O governador do Paraná, Ratinho Junior (PSD), decretou estado de calamidade pública neste sábado (8) em Rio Bonito do Iguaçu, no centro-sul do estado, após um tornado de categoria F3 destruir cerca de 90% das casas e comércios do município. O fenômeno natural provocou seis mortes, deixou uma pessoa desaparecida e feriu mais de 400 moradores, sendo nove em estado grave.
Segundo o Sistema de Tecnologia e Monitoramento Ambiental do Paraná (Simepar), os ventos chegaram a 250 km/h, força suficiente para arrancar telhados, derrubar estruturas de concreto e arremessar veículos a dezenas de metros. A cena, segundo relatos locais, “parecia saída de um filme de guerra”.
O decreto de calamidade pública é o reconhecimento formal de que o poder público local perdeu a capacidade de resposta diante da dimensão do desastre.
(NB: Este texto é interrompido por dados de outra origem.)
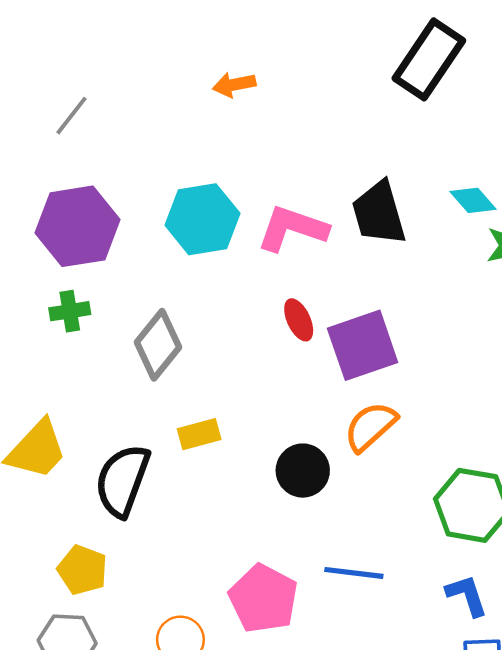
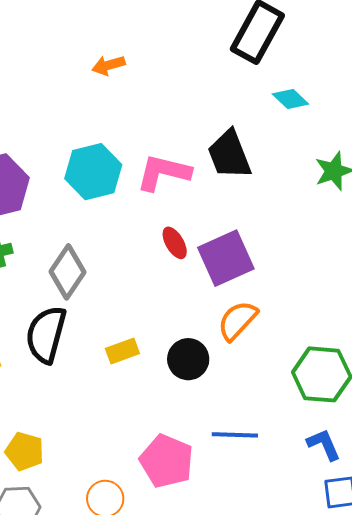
cyan diamond: (473, 200) -> (290, 99), moved
yellow rectangle: (199, 434) -> (122, 351), moved
black semicircle: (122, 481) -> (46, 335), moved

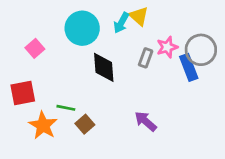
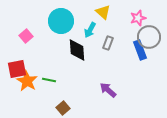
cyan arrow: (121, 23) -> (90, 30), moved
pink star: (167, 47) -> (138, 18), moved
brown square: (85, 124) -> (63, 108), moved
orange star: (43, 125) -> (27, 81), moved

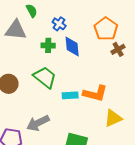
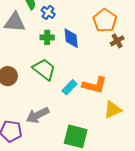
blue cross: (59, 24) -> (48, 12), moved
cyan rectangle: (70, 95) -> (69, 87), turned -42

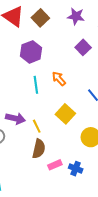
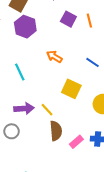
purple hexagon: (31, 52) -> (25, 27), moved
cyan line: (36, 85) -> (20, 72), moved

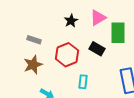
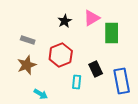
black rectangle: (97, 49) -> (96, 69), moved, turned 35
Na prática, isso abre caminho para o uso de medidas excepcionais, permitindo que o Estado atue com mais rapidez e flexibilidade.
Entre as consequências imediatas estão:
Dispensa de licitações para compra de materiais e contratação de serviços emergenciais;
Liberação imediata de verbas estaduais e federais;
Facilidade para remanejamento orçamentário;
Solicitação de apoio logístico e financeiro ao governo federal e à Defesa Civil Nacional.
Ou seja, é uma via legal para driblar a burocracia e salvar vidas.
Em situações de catástrofe, cada hora é decisiva. O decreto de calamidade permite que o governo envie recursos, alimentos, medicamentos e equipamentos sem os trâmites demorados da administração pública. É uma medida que transforma o socorro em prioridade absoluta — acima da papelada.
Nas palavras do governador:
“Como quase toda a cidade foi afetada, determinei o decreto de calamidade pública para agilizar os atendimentos e liberar recursos. Também orientei a Cohapar a estudar medidas para reconstrução das moradias e estamos organizando abrigos temporários para as famílias atingidas”.
Ratinho Junior afirmou que todas as forças estaduais foram mobilizadas. Equipes da Defesa Civil, Corpo de Bombeiros, Cohapar e Saúde trabalham em conjunto com os municípios vizinhos.
Entre as medidas imediatas anunciadas estão:
Montagem de abrigos temporários em escolas e ginásios;
Distribuição de água, alimentos e colchões;
Atendimento hospitalar reforçado em Cascavel;
Envio de ambulâncias e tropas de resgate de Londrina e Cascavel;
Levantamento técnico para reconstrução das moradias.
Além disso, o estado vai acionar o Fundo Estadual de Calamidade Pública, que será usado para reparar a infraestrutura urbana e apoiar economicamente os pequenos comerciantes afetados.
Em Rio Bonito do Iguaçu, o cenário é de destruição quase total. Casas foram varridas do mapa, árvores centenárias arrancadas pela raiz e redes elétricas destruídas. “Não sobrou nada. O vento levou tudo”, relatou um morador à imprensa local.
Ainda há equipes procurando desaparecidos e animais soterrados. A cidade amanheceu em silêncio, quebrado apenas pelo som das máquinas e do choro dos desabrigados.
Com o decreto em vigor, o governo federal deve ser acionado para liberar recursos extraordinários. A expectativa é que o Ministério da Integração e Desenvolvimento Regional reconheça o estado de calamidade ainda neste fim de semana, o que permitirá acesso ao Fundo Nacional de Calamidades e apoio das Forças Armadas.
Ratinho Junior garantiu que nenhuma família ficará desassistida.
“Estamos trabalhando para reconstruir Rio Bonito do Iguaçu. O povo paranaense é forte e vai se reerguer”.